低くて耳に心地良い声が好きだった。アンタしか使わない呼び方が好きだった。じゃれあいのような、憎まれ口の叩きあいが楽しかった。
「…君は…本気で、私を…?」
黒い瞳がそらされる。
あぁ、やっぱり拒否されたか。
戯れ言だから相手をしてくれてただけ。大人の余裕で。
この瞳に侮蔑が浮かぶ前に目を反らそう。

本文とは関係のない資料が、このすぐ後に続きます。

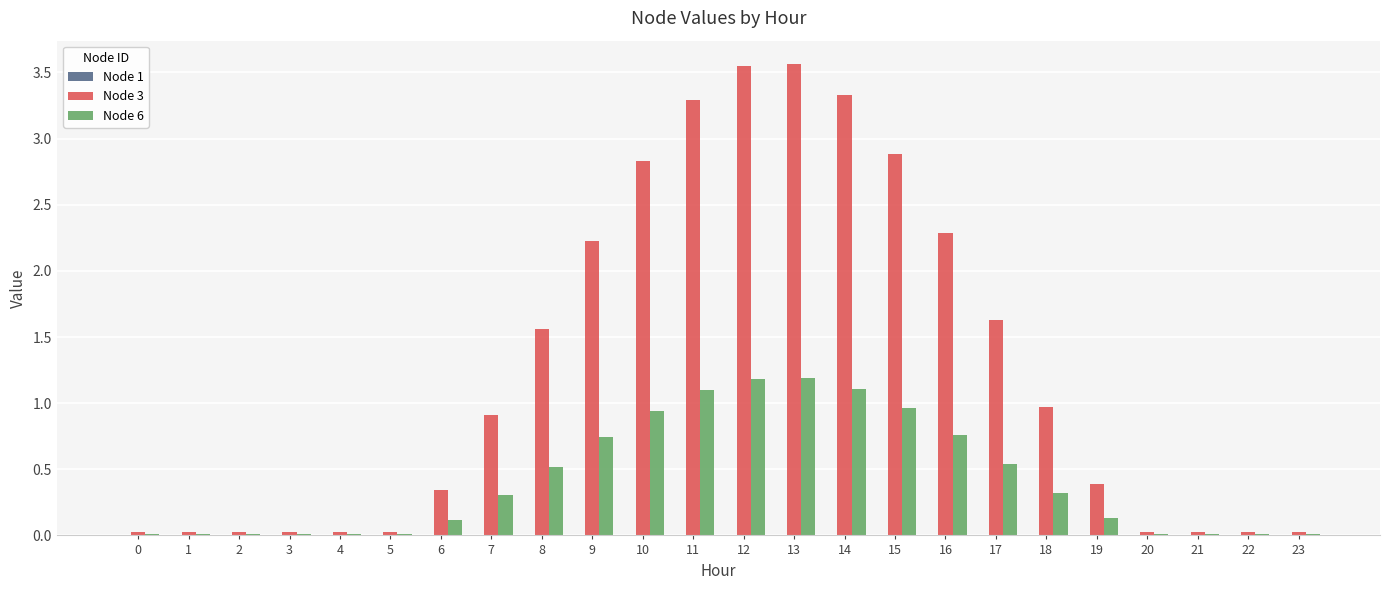

What is the sum of all Node 6 values?

10.0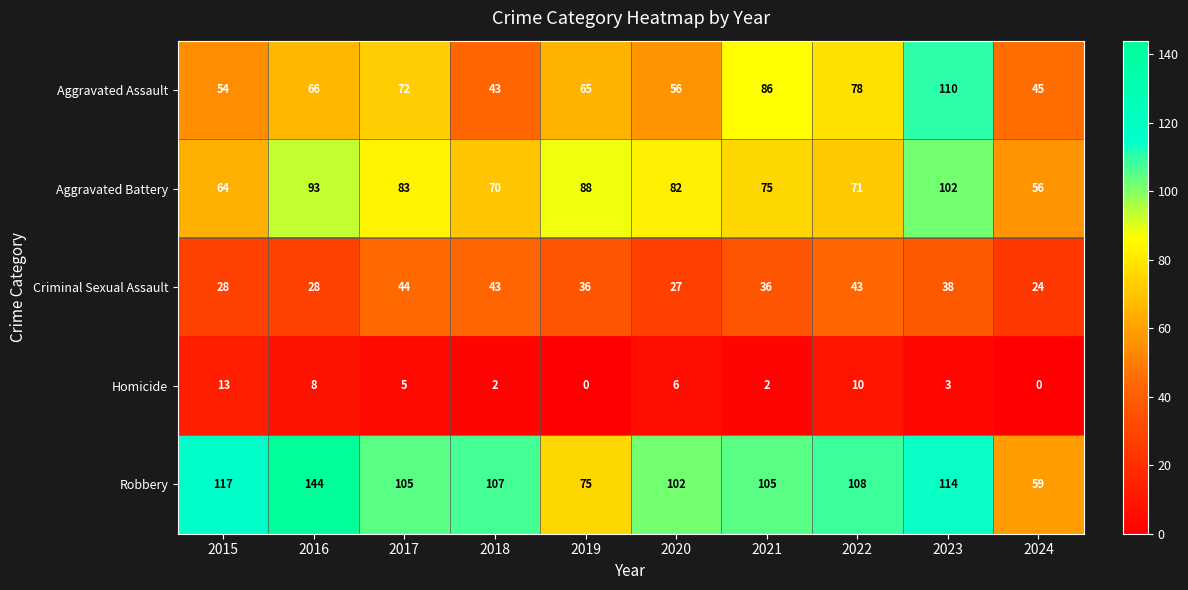

What value does the Aggravated Battery series have at 2020, to the nearest 5?

80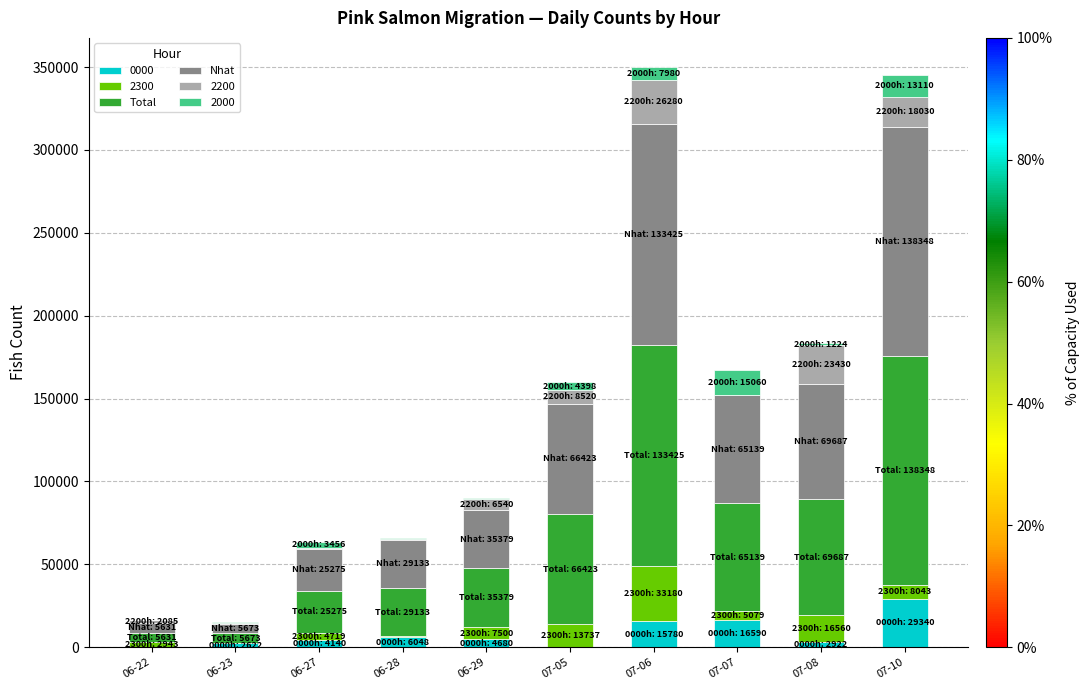

Which series has the widest spread of values?

Total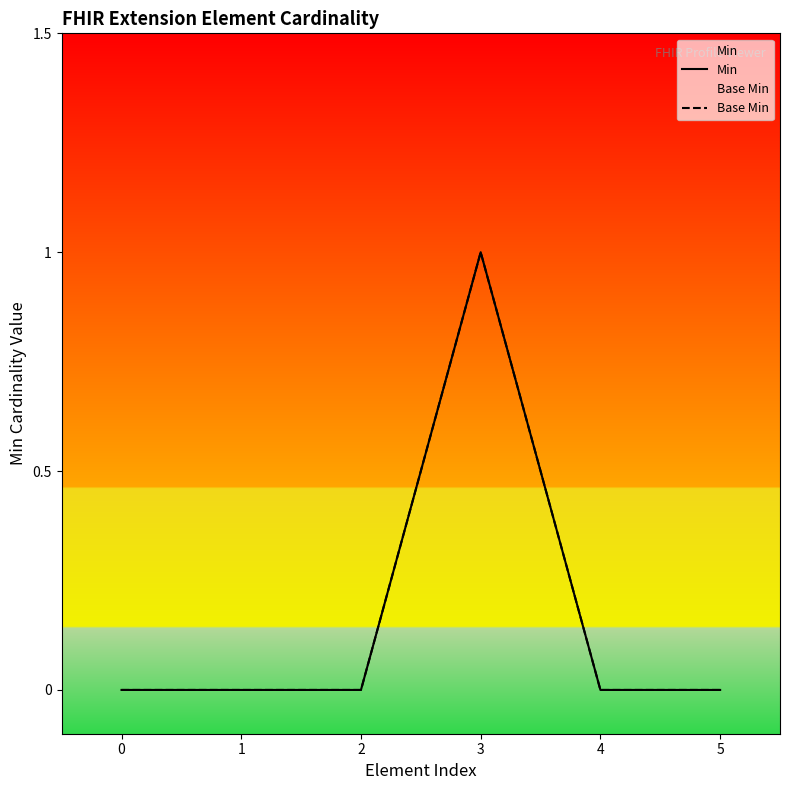

Which series has the largest range (max minus min)?

Min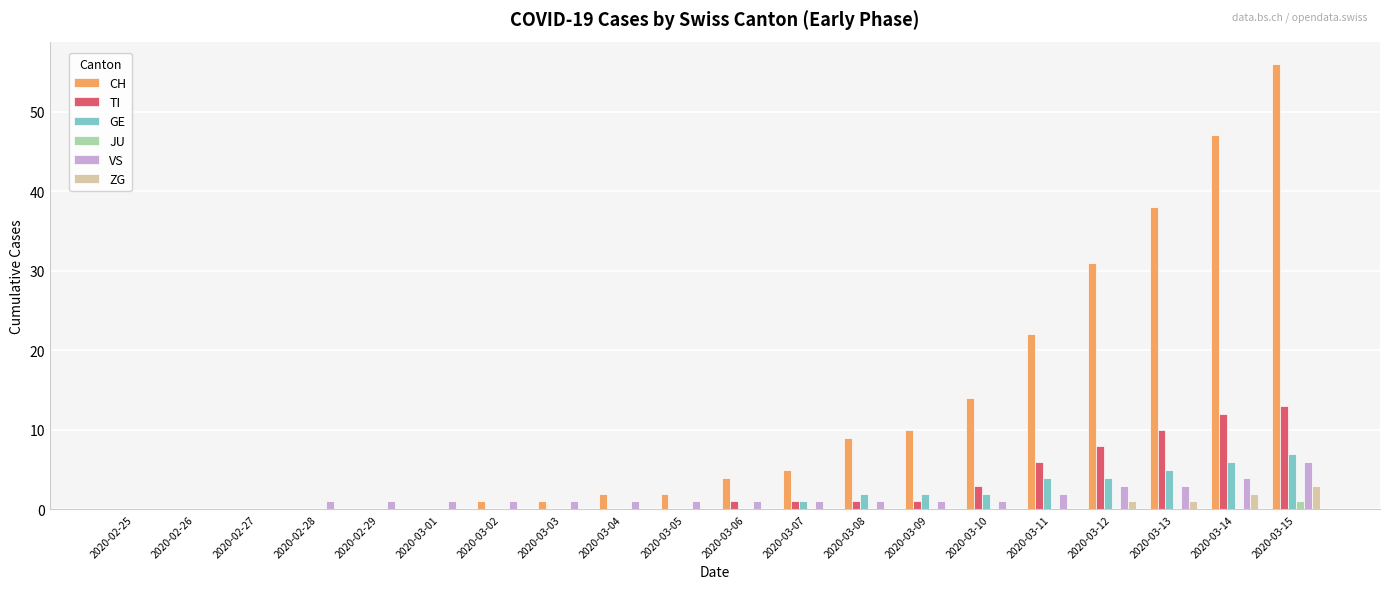

Which category has the highest value in the CH series?

2020-03-15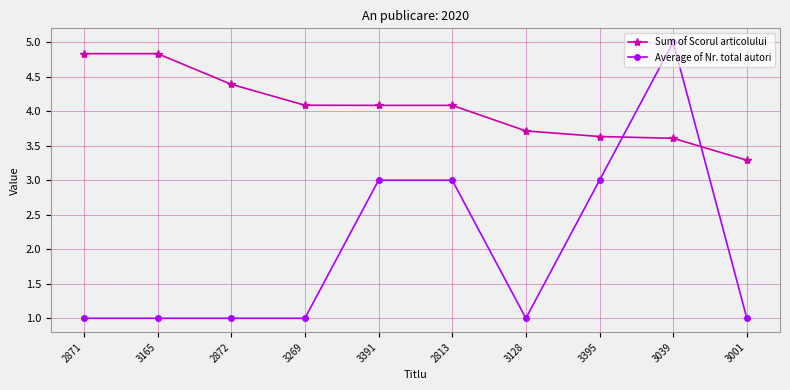

At which category does the chart reach its peak across all series?

3039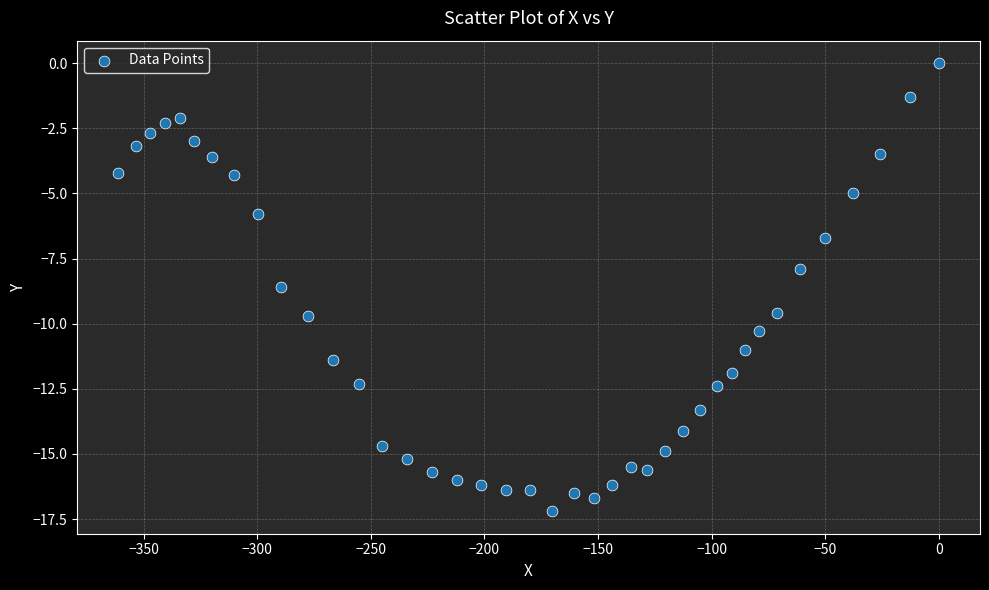

What is the range of X values (max minus min)?

361.2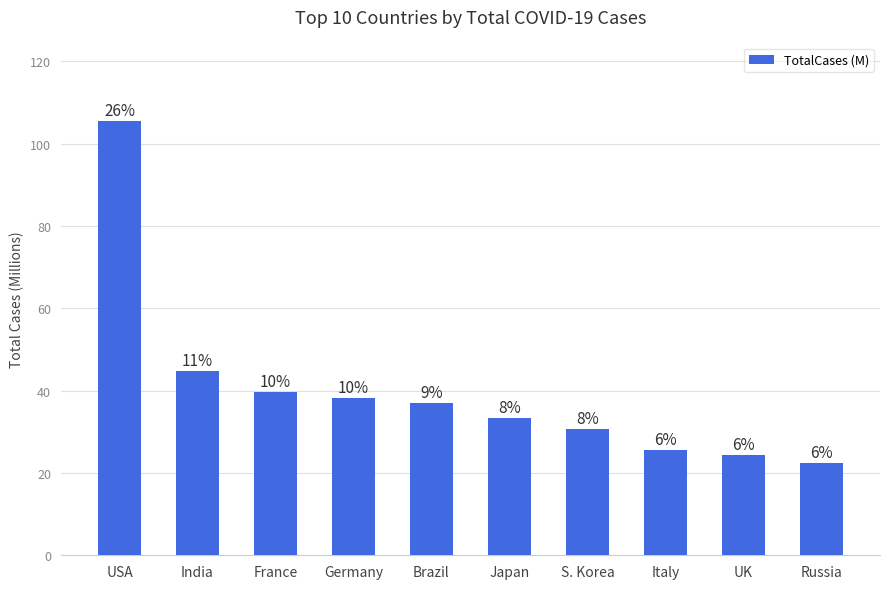

Reading left to right, what are all the values shown in this chart?

105.6	44.7	39.7	38.3	37.1	33.3	30.6	25.6	24.4	22.4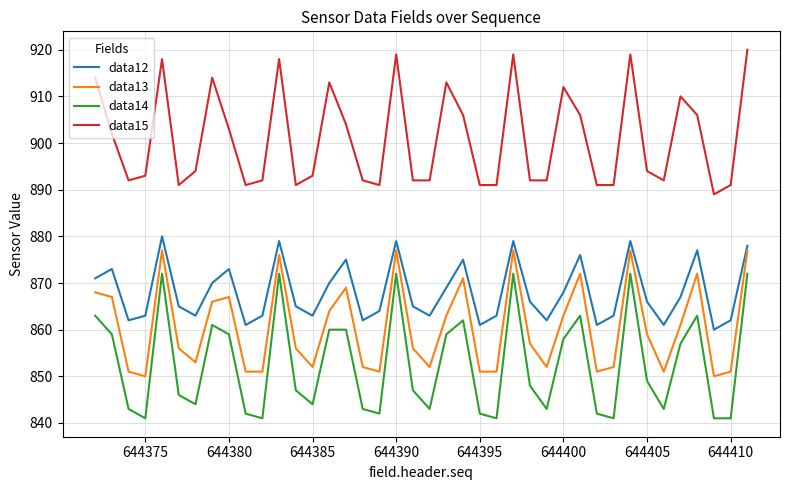

What is the difference between the maximum and minimum values in the data13 series?

27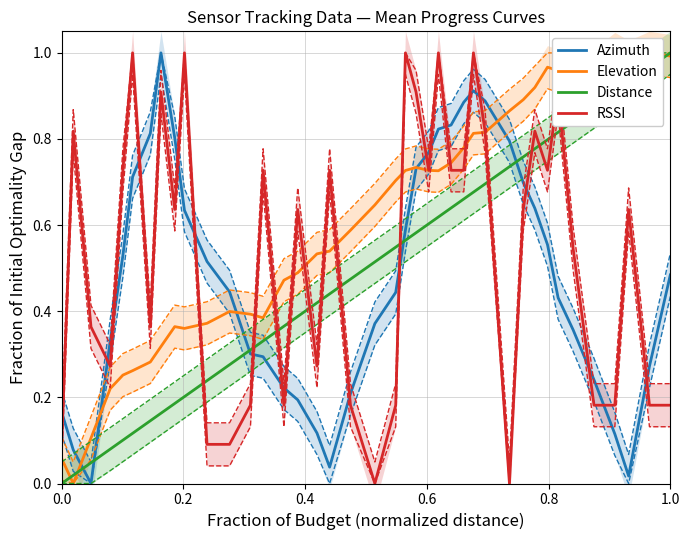

The RSSI series shows 0.3 at 1.0. True or false?

False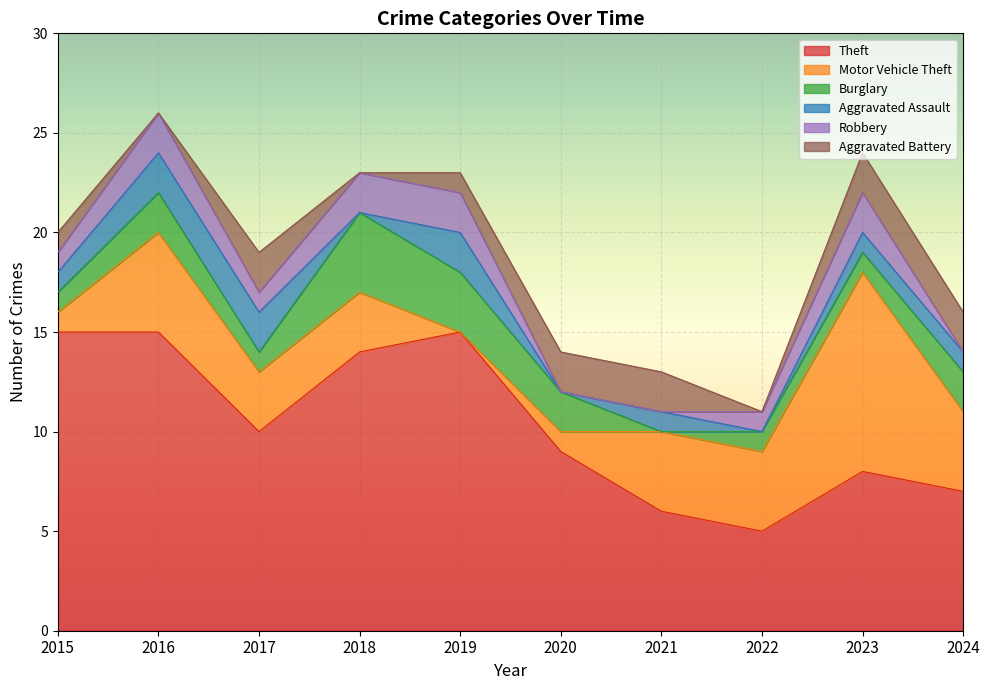

How many distinct data groups are displayed?

6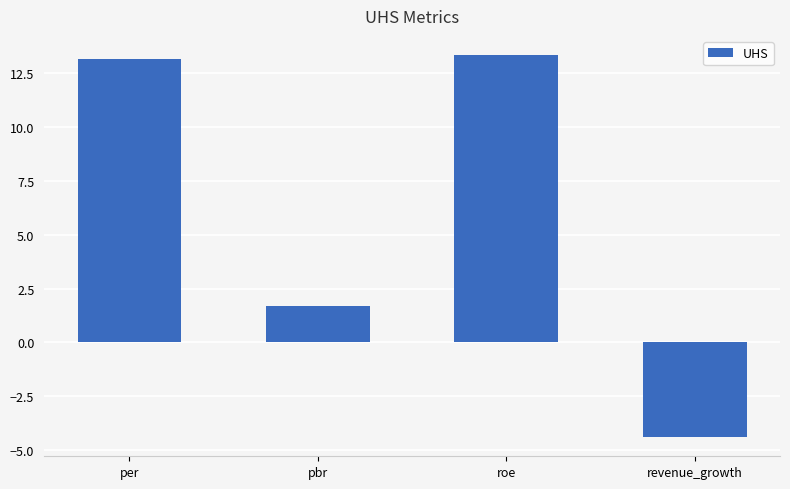

True or false: the data shows 1.7 at pbr.

True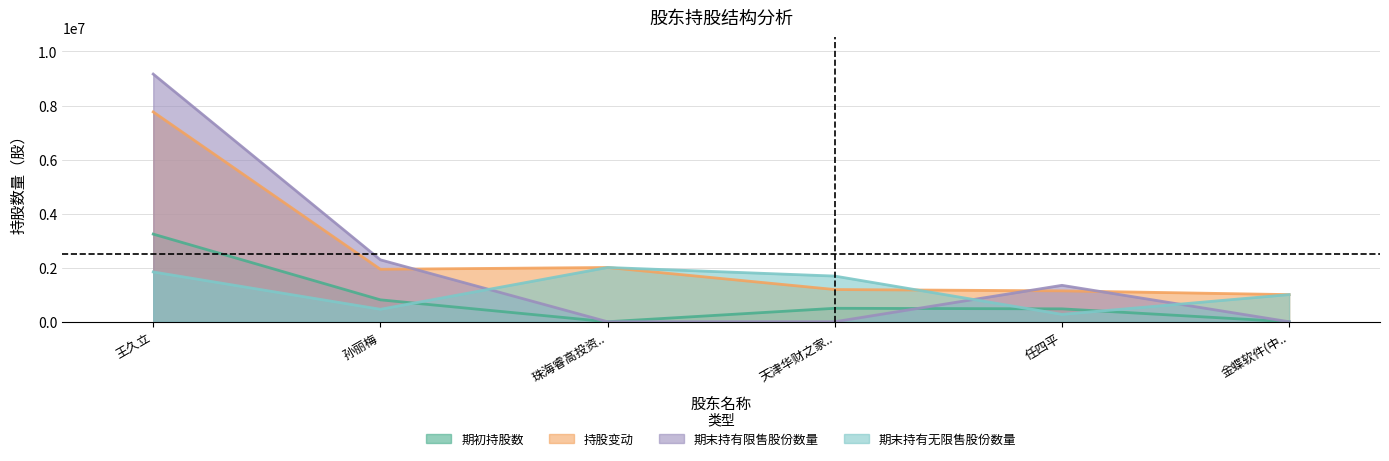

How many data points does each series have?

6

そう思った瞬間、オレの視線を捕えた漆黒の闇。
何もかも吸い込むような、その闇色が揺れてるのは何故?
「その想い…受け止めると言ったら?」
「?!」
「それでも『終わりにする』のかね?」
「……何を…言って…」
焔がちらつく黒い瞳がオレの目を覗き込む。
「君の言葉を、自分の都合の良いように解釈しないという努力はなかなか難しかったよ」
黒い瞳が力を込めてオレを見つめる。
「…マジかよ」
もっとマシな返事がしたかったのに。
口をついて出たのはそんな陳腐な言葉で。
そんなオレをアンタは見つめてて。
その瞳に自分の想いが形をつ変えてさらに膨れあがったことを知る。

終わりにするはずだった想いが新たに始まった。